Support systems for DACA students coming together
September 10, 2017
Ana Rodas, senior in Fine & Applied Arts, knew the announcement of the rescindment of the Deferred Action for Childhood Arrivals program was coming. So, as an undocumented student, she prepared herself.
She logged out of Facebook to avoid the long political posts, focused in class, talked to her church friends and continued on with her day. It was business as usual.
“When it was 10 o’clock, which was I guess the time (the White House) was going to announce anything, I was just chatting with a friend. Pulling jokes and stuff. It was a very natural conversation, which was better than just anticipating that something was going to happen or just waiting for something to happen,” Rodas said.
The DACA program allows immigrants who were brought in as children to establish residency in the U.S. for two years at a time. Last Tuesday, the White House announced the program would be phased out over the course of six months, and new applicants will not be accepted.
It’s not a reaction of panic but readiness that has allowed cultural houses and organizations to advocate for resources and information for undocumented students. At the center of that effort is the La Casa Cultura Latina, headed by director Gioconda Guerra Pérez.
In the immediate wake of the DACA announcement, Pérez said the University administration contacted them to continue their efforts in supporting and providing resources to undocumented and DACA students. Some of these resources include information on renewing their permit and connecting students with immigration lawyers. Pérez said that La Casa is available for any student who needs help relating to DACA.
“We want all students to understand that this is not a Latino issue. That just because our center is the one helping the campus… ‘Oh, we’re just helping Latino, Latina students.’ That is not the case,” Pérez said. “We want any DACA undocumented students who right now need our help to contact us. And we want to know what their needs are.”
LAS senior and DACA holder Nancy Ramirez-Blancas says that based on who she talks to and sees, she assumes there are hundreds of undocumented students on campus with a bulk coming from Filipino communities as well as those with South and Central American backgrounds.
The University confirmed they do not keep specific numbers of undocumented students, though Pérez said that they see roughly 50 to 60 DACA specific students throughout the semester.
In a Massmail from University President Tim Killeen last week, he said while he disavows the decision to stop DACA, as a public university, they “will always comply with all federal, state and local laws.” With final law still up in the air, this six month period will put DACA holders in a sense of limbo. Whether they’ll be able to stay in this country when their DACA permit expires is on the minds of many DACA holders.
DACA itself only defers the action of deportation and does not provide a path to obtaining full citizenship. The program also does not guarantee a holder lifetime protection as it requires them to purchase a renewal every two years.
Ramirez-Blancas has been in the United States since she was a year old. As an undocumented student and DACA holder, she was able to renew her membership last semester at a cost.
“It was either my books or my renewal, so having to explain to a professor that ‘Alright, I’m not getting this book because I had to pay my renewal’ … it’s hard,” Ramirez-Blancas said. “They’re very kind to me, and they give me the options, but it’s still embarrassing to have to expose that,”

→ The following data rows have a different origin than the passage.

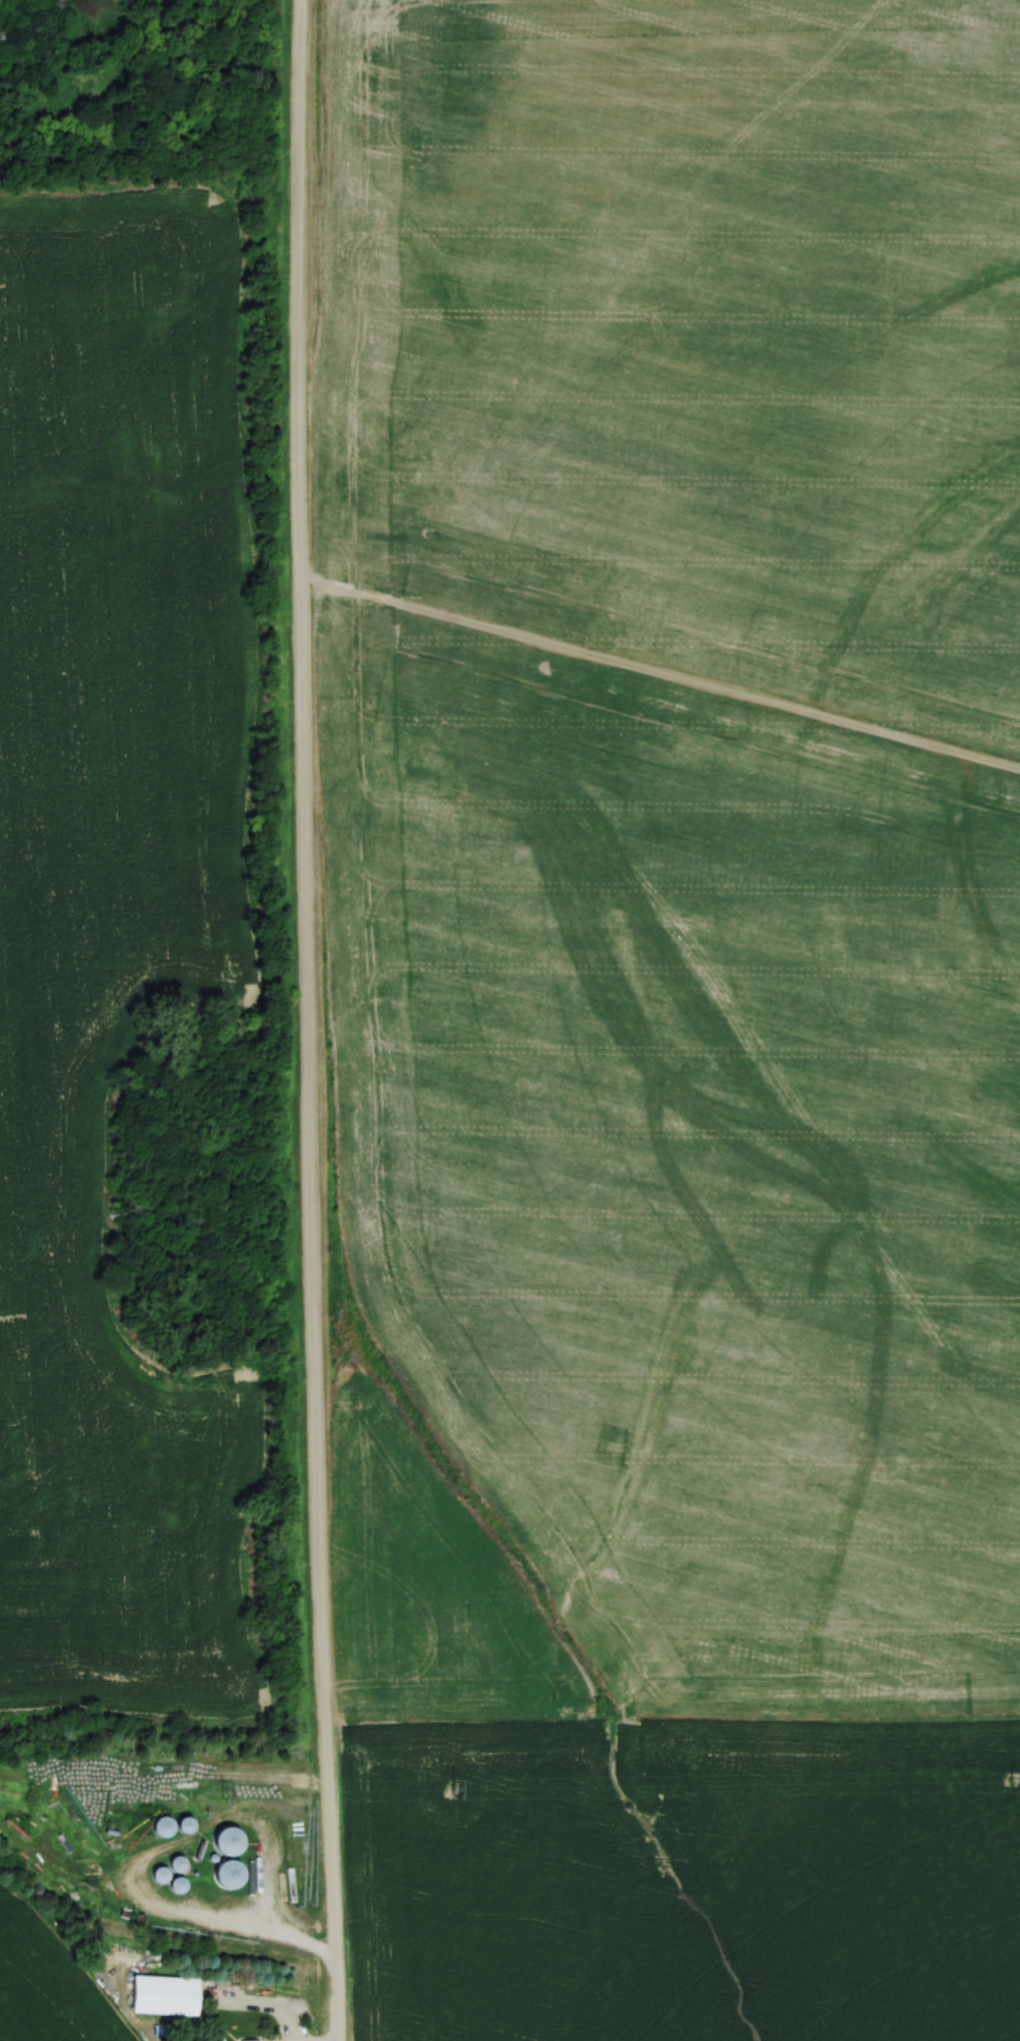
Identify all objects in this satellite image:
building: (2, 36)
road: (305, 1020)
power tower: (1008, 1779)
power tower: (450, 1788)
power tower: (217, 1791)
building: (181, 1822)
building: (157, 1823)
building: (224, 1839)
building: (174, 1862)
building: (225, 1871)
building: (157, 1873)
building: (175, 1882)
road: (236, 1930)
building: (161, 1994)
building: (247, 2039)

Ramirez-Blancas is the president of the Illinois Coalition in Assisting Undocumented Students’ Education. Founded by undocumented and DACA students, the organization educates campus members about immigration law and policies.
Working hand-in-hand with La Casa, I-CAUSE held a rally last Wednesday in front of Alma Mater speaking out against the administrative action. With Congress facing a six month period to attempt to refine the program, Ramirez-Blancas used the rally to advocate for a permanent solution.
“Other laws have been introduced since 2000, and these laws have kind of just been circulating congress. It’s time to find a more comprehensive immigration reform,” she said.
The recently reintroduced DREAM Act is one of the reforms both Ramirez-Blancas and Pérez are advocating for. The act introduces a path for undocumented immigrants who were brought in as children for permanent citizenship, and it currently has the support of both Democratic Illinois State Senators, Sens. Dick Durbin and Tammy Duckworth.
“We do hope that something like (the DREAM Act) could happen. Or at least be debated in Congress so we know where we stand, and what else we can do to advocate for our students,” Pérez said.
The phase-out is a growing situation, and any new information that they learn about it will instantly be relayed back students that need it, Pérez said. To be able to react and advocate for undocumented students, she said, campus support from both students and the University administration has to continue.
“We don’t know what will happen in the long term, so I think that right now we need to show support, but that support needs to continue,” Pérez said. “Because we know that the longer we wait for a solution, the impact will be larger for them.”